Burley dentists extension refused by planners

Plans: Burley House Dental Care. Photo: Google

Plans to extend a popular Burley dental practice gave been refused for a second time by Leeds City Council planners.

Burley House Dental Care is based on the ground floor of a former house, with a residential apartment on the first floor. Plans included single storey side extensions and change of use of the first floor to dental surgery.

But council planners this week refused the application, saying the proposal was contrary to both local and national planning policy.

The applicant says the proposals were to allow the practice, based on Burley Road, to meet regulatory requirements. The proposal consisted of a modest extension to the front and another single storey extension to the rear to create a recovery room.

There would also have been a change of use of the first floor to create staff facilities, a decontamination room and medical supply store. An accessible WC would have been created on the ground floor.

But a planning officer’s report concluded: “The proposed single storey extensions would by reason of their scale, design and location, would result in an incongruous form of development that would fail to respect the character and appearance of the street scene and the established regular building line of the terrace along St Michael’s Lane and Knowle Terrace within this prominent corner plot.”
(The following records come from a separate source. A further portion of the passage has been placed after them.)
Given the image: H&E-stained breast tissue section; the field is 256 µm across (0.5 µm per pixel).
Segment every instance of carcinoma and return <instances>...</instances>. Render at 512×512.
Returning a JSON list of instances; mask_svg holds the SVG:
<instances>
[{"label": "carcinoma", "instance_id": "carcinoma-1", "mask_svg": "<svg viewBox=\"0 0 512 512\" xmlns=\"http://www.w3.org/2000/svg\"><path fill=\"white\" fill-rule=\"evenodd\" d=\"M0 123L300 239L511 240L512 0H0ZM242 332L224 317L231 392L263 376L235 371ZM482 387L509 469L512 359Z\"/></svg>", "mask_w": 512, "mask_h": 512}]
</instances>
A planning statement submitted buy the applicant had argued: “The proposed extensions have been designed to address officers’ concerns on the previously refused scheme to achieve a reasonable design that is compatible and accord with the relevant planning policies to avoid overlooking, overbearing and over dominance of the proposed extensions on the adjoining property. 

“The scheme has been designed to be sympathetic with the host building as well as the immediate neighbourhood and context.”

The plans can be viewed in full here.


  1. These extensions will make this end building very dominant, especially as it appears there is little in the way of extensions on the rest of this terrace. The owners should consider relocating this business, I’m sure they can afford to, does anyone know any poor dentists?

  2. Evidence of any impoverished dentists is entirely irrelevant. Ditto solicitors, pharmacists, train drivers, teachers, nurses and doctors. The current lack of provision of NHS dental services has become a crisis for tens of thousands of people. LCC has refused a request from a dental practice to increase their existing capacity. Good for them.